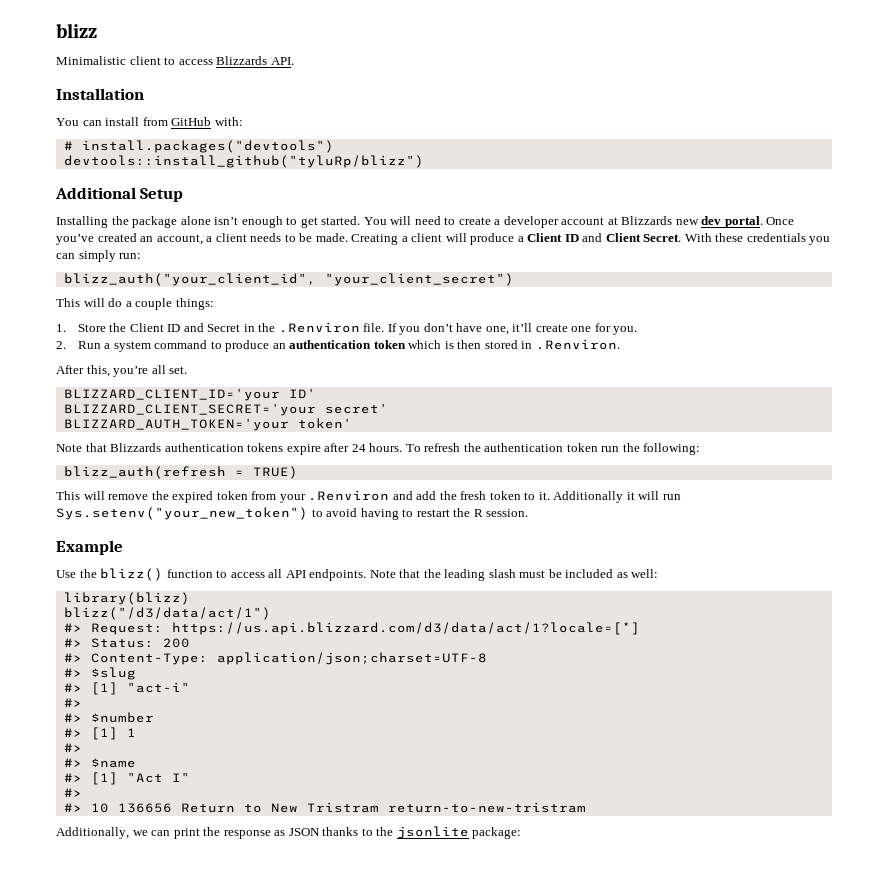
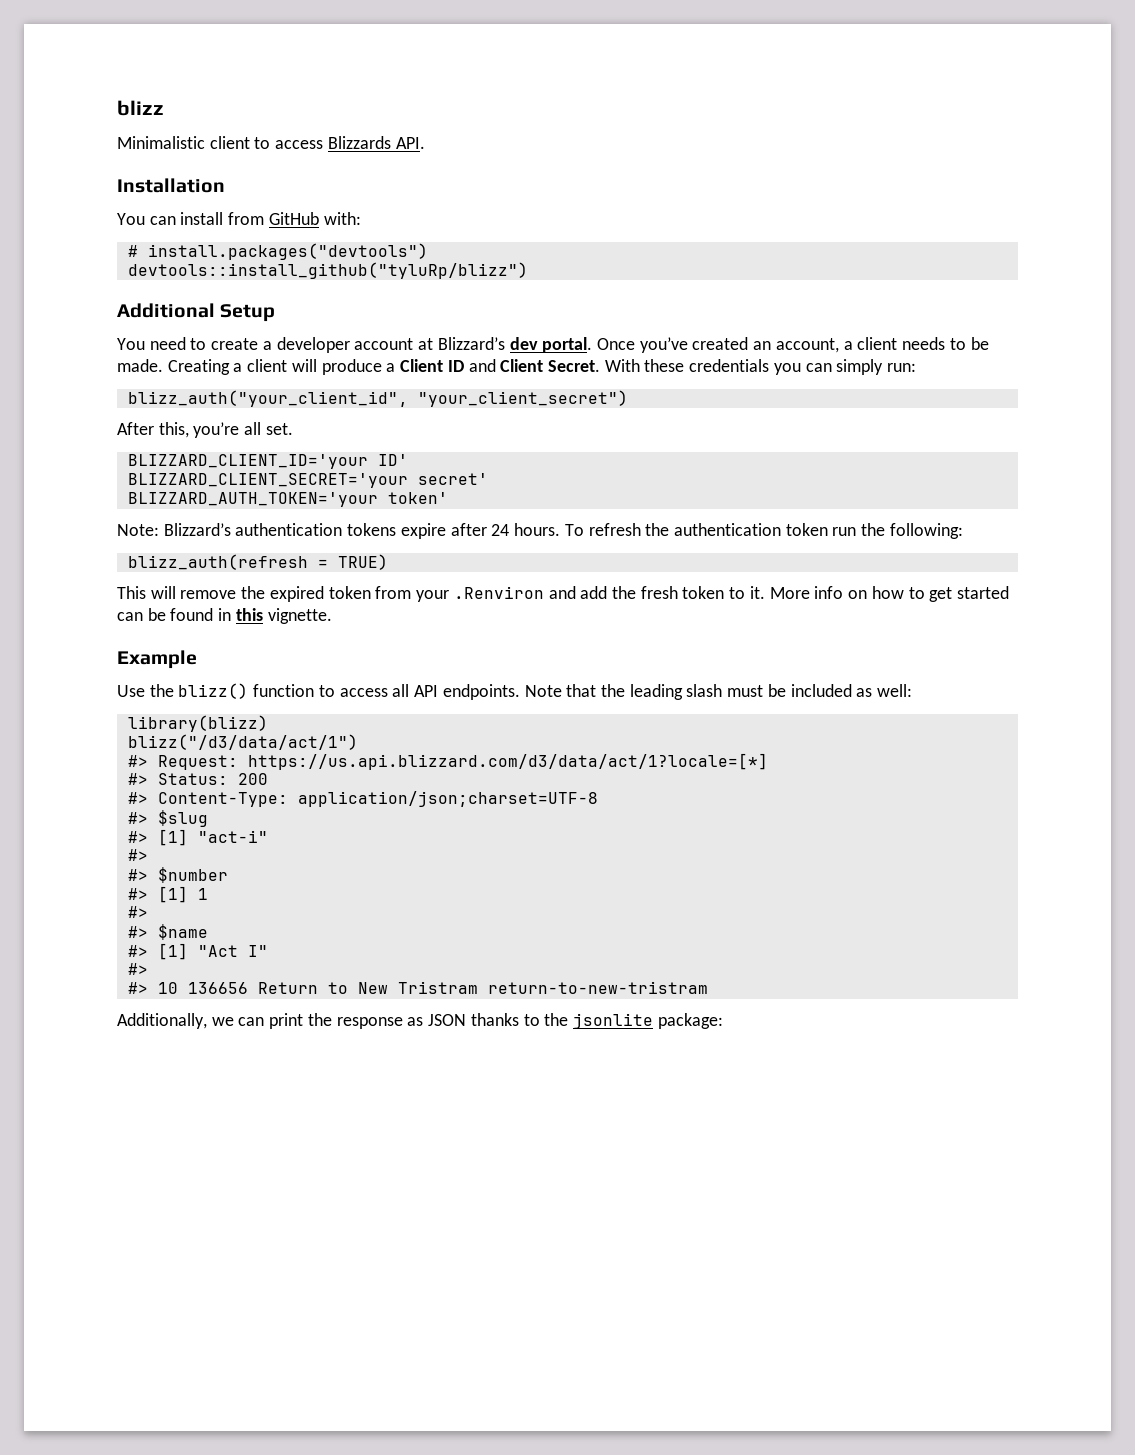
[56,216,412,228] Installing the package alone isn’t enough to get started. You will -> [117,338,145,350] You
[621,216,699,225] Blizzards new -> [437,337,505,350] Blizzard’s
[56,298,214,310] [56,322,638,335] [56,339,620,352] // This will do a couple things: // 1. Store the Client ID and Secret in the .Renviron file. If you don’t have one, it’ll create one for you. // 2. Run a system command to produce an authentication token which is then stored in .Renviron. -> (628, 398) none
[56,443,162,452] Note that Blizzards -> [117,523,231,536] Note: Blizzard’s
[553,491,681,503] [56,507,529,520] Additionally it will run Sys.setenv("your_new_token") to avoid having to restart the R session. -> [769,586,1009,602] [117,608,332,624] More info on how to get started can be found in this vignette.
◇ ◇ ◇ ◇
EXERCISE
Go through the records above and copy every line holding the word "Blizzards".

WRITTEN SOLUTION
[621,216,699,225] Blizzards new -> [437,337,505,350] Blizzard’s
[56,443,162,452] Note that Blizzards -> [117,523,231,536] Note: Blizzard’s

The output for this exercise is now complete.